> _WHAT TO DO_
Would you please output, word for word, the span of the listing below that opens on the line containing "neck: (215, 169)" and closes on the line containing "left back paw: (415, 257)"? Include both ends and nothing more.

> _DATA FOR THIS EXERCISE_
......
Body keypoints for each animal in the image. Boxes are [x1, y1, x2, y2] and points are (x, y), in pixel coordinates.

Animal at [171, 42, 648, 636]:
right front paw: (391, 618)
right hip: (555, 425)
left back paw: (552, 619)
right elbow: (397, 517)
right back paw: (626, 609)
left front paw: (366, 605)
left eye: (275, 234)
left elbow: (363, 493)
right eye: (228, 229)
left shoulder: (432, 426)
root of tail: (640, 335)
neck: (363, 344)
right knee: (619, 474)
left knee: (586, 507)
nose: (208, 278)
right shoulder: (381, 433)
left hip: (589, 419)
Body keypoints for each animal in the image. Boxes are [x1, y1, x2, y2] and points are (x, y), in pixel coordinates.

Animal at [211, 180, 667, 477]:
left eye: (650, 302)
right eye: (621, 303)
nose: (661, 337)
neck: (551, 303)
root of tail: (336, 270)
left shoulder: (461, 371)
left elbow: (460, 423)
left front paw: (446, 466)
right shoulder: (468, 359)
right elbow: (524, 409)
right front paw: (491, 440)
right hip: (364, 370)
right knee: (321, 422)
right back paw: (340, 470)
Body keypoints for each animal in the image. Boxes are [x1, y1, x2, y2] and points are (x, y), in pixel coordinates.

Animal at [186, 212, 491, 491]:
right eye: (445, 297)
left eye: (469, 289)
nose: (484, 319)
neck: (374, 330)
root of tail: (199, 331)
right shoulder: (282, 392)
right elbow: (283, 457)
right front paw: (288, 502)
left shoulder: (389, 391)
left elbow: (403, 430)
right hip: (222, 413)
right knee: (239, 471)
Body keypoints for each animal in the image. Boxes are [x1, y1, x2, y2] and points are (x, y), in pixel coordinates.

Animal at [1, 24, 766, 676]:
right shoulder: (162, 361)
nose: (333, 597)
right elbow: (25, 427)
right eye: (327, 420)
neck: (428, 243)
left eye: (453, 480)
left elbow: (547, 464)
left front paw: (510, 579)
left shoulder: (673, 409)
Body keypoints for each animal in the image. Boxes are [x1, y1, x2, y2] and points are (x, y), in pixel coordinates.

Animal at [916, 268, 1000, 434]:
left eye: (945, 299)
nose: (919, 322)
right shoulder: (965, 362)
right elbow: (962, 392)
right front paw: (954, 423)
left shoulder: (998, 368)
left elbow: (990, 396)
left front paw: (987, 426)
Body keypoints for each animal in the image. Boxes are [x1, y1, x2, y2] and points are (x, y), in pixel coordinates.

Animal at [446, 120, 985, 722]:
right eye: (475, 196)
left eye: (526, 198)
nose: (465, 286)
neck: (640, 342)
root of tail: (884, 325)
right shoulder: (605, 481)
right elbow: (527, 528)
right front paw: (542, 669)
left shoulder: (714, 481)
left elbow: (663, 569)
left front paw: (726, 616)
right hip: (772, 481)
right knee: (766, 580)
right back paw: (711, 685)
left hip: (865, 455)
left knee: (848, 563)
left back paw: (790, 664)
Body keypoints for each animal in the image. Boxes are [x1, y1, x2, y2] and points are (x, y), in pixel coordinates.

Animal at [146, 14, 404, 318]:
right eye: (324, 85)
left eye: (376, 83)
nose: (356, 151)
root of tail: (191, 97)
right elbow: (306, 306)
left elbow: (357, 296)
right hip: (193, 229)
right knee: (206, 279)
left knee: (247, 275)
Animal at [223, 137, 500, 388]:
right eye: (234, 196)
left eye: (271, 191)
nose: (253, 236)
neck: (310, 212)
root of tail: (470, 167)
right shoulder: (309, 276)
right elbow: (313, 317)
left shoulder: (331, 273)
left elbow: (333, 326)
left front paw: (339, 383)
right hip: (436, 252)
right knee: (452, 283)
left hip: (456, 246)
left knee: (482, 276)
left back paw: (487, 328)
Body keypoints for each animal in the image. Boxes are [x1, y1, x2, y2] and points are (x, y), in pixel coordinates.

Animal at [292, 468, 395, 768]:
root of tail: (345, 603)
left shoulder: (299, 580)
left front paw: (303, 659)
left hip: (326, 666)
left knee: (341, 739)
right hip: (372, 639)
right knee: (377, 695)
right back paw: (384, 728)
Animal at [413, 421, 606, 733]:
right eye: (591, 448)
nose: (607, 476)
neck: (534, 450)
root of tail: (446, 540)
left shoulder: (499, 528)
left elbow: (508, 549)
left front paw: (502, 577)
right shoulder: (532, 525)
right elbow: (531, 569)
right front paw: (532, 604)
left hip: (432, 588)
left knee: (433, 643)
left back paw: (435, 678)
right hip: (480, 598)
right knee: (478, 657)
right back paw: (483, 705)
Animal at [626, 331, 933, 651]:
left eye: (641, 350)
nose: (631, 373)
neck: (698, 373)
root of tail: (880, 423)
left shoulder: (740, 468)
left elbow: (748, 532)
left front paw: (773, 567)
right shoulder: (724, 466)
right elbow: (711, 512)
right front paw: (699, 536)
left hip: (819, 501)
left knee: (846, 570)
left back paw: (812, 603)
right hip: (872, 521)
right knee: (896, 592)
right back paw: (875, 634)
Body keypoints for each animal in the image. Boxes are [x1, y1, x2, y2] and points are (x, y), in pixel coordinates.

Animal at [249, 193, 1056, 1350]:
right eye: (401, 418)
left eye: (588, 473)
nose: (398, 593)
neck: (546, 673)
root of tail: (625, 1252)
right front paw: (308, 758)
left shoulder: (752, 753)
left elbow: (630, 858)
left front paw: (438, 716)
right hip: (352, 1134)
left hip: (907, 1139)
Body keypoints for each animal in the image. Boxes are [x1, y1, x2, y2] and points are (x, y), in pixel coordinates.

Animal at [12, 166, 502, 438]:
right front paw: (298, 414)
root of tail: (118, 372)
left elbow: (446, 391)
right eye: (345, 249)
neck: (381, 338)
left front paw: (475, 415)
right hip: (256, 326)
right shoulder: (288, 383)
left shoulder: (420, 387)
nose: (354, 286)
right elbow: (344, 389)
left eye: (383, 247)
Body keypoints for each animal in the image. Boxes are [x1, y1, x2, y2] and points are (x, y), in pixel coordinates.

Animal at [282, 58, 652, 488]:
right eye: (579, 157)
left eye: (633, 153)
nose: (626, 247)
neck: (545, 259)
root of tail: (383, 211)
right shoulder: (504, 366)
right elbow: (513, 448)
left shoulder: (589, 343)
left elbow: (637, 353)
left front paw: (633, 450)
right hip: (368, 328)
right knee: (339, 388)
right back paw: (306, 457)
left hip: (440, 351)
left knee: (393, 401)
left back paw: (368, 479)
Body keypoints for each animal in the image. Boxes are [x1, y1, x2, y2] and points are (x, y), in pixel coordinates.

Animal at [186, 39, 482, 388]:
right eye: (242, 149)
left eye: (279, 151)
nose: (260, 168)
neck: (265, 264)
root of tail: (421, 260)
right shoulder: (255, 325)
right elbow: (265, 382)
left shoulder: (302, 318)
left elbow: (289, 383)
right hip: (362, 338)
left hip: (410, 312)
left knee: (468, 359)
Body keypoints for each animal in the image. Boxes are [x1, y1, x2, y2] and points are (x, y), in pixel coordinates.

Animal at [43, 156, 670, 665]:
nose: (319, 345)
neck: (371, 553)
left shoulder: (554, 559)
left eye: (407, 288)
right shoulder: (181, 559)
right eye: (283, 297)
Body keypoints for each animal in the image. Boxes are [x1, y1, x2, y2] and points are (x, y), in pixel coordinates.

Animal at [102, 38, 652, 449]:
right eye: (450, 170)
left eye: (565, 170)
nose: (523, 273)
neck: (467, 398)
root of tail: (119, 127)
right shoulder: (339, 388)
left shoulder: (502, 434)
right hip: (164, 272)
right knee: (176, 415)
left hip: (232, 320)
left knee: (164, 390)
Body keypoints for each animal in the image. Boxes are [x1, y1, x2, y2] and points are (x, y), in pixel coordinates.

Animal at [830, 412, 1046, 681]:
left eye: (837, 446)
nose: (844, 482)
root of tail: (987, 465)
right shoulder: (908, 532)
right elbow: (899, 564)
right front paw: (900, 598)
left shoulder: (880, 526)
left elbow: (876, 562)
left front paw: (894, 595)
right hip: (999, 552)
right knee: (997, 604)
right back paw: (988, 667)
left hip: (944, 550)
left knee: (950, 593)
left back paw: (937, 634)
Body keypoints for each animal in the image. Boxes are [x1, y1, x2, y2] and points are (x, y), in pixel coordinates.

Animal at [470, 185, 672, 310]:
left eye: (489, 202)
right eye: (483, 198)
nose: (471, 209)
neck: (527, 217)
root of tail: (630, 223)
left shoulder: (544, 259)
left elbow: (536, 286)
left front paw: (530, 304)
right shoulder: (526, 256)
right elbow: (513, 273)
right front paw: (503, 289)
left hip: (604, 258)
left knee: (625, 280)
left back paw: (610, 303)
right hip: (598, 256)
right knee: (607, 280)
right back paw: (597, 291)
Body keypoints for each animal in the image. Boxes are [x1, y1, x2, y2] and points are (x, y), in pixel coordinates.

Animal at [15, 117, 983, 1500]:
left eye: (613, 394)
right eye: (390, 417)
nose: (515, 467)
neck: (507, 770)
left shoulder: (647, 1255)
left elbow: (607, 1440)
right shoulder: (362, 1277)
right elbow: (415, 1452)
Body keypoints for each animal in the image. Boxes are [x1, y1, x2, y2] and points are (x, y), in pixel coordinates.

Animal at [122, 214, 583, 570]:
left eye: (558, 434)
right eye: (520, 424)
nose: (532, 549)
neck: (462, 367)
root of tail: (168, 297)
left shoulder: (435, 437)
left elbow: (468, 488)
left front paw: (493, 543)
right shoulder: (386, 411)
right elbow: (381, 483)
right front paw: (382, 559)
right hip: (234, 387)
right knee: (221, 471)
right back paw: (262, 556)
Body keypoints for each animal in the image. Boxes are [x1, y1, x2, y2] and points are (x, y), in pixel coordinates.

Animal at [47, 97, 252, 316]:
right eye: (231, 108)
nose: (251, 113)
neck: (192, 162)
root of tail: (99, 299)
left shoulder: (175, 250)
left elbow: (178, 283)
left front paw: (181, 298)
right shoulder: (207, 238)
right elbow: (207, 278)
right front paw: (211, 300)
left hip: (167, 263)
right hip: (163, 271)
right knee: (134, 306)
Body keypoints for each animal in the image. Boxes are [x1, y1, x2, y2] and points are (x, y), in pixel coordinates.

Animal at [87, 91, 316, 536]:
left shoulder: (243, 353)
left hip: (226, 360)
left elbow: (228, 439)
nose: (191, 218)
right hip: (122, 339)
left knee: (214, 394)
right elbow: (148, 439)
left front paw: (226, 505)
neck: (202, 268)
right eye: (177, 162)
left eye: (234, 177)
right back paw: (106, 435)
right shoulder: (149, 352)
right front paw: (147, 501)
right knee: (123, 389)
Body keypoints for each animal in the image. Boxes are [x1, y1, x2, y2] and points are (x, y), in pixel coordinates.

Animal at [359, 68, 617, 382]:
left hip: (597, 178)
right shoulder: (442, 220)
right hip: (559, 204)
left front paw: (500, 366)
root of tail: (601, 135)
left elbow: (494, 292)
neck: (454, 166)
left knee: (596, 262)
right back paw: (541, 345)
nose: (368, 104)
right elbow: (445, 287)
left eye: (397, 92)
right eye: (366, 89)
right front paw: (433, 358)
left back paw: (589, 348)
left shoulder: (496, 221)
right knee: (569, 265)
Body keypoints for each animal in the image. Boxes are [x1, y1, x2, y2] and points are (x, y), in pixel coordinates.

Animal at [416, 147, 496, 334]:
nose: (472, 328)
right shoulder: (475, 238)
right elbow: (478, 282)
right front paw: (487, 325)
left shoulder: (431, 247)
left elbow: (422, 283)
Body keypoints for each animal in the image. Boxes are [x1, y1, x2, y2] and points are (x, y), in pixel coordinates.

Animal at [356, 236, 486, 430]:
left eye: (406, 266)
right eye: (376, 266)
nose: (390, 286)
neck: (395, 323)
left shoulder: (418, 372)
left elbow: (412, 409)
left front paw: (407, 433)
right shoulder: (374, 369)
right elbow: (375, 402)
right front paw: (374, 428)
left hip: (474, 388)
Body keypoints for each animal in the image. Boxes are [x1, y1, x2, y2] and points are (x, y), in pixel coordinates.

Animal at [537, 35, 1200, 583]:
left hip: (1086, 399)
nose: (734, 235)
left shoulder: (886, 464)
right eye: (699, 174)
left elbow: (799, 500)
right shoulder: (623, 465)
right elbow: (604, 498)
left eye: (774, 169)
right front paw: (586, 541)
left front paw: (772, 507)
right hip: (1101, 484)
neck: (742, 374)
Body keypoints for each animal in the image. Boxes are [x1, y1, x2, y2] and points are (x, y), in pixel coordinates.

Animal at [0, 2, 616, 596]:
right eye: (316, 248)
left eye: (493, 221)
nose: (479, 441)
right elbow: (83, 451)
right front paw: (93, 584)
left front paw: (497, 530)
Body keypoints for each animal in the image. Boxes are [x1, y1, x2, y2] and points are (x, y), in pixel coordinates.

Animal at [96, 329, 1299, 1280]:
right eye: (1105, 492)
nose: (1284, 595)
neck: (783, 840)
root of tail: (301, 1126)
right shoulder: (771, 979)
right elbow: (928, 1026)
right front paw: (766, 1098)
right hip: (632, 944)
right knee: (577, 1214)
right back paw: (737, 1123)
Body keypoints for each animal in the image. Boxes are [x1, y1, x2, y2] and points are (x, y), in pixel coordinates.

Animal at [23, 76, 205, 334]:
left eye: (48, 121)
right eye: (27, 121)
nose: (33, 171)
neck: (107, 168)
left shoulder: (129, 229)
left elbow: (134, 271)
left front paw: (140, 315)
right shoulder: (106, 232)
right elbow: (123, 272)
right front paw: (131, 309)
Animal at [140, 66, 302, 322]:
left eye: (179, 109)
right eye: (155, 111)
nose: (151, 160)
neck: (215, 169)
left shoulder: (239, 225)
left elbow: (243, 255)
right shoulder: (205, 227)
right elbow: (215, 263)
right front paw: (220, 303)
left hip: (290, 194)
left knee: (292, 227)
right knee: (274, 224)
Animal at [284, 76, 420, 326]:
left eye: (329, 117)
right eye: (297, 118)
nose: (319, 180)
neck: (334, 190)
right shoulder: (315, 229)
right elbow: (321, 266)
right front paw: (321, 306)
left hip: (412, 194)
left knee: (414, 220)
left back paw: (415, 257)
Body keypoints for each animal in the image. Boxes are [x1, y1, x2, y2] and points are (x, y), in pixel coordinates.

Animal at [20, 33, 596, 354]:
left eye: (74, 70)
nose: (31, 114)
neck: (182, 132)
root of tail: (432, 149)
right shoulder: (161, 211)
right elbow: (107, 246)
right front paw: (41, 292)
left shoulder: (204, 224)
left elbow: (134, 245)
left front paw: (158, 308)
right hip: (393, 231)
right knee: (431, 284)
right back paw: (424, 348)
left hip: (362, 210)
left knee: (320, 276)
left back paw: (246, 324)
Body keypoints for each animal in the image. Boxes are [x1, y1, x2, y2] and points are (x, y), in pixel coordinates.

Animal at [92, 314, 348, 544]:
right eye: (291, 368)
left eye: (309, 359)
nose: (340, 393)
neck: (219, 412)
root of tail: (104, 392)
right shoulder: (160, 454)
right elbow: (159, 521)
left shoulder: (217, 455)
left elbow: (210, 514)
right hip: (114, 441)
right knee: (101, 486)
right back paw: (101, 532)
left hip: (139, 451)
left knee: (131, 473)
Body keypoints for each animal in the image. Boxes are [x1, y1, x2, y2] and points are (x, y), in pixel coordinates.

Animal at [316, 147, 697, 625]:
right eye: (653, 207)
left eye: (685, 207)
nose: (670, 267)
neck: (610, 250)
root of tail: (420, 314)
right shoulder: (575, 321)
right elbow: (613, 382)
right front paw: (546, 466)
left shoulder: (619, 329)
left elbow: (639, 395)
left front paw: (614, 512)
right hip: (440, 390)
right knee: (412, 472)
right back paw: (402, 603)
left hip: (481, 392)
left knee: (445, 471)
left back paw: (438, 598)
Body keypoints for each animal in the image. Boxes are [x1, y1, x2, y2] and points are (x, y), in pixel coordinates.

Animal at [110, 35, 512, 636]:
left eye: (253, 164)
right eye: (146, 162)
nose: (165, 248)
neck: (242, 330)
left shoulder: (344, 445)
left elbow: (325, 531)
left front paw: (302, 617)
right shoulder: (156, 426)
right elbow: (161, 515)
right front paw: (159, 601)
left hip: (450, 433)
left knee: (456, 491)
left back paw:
......
> _EXPECTED OUTPUT_
neck: (215, 169)
left shoulder: (239, 225)
left elbow: (243, 255)
right shoulder: (205, 227)
right elbow: (215, 263)
right front paw: (220, 303)
left hip: (290, 194)
left knee: (292, 227)
right knee: (274, 224)
Animal at [284, 76, 420, 326]:
left eye: (329, 117)
right eye: (297, 118)
nose: (319, 180)
neck: (334, 190)
right shoulder: (315, 229)
right elbow: (321, 266)
right front paw: (321, 306)
left hip: (412, 194)
left knee: (414, 220)
left back paw: (415, 257)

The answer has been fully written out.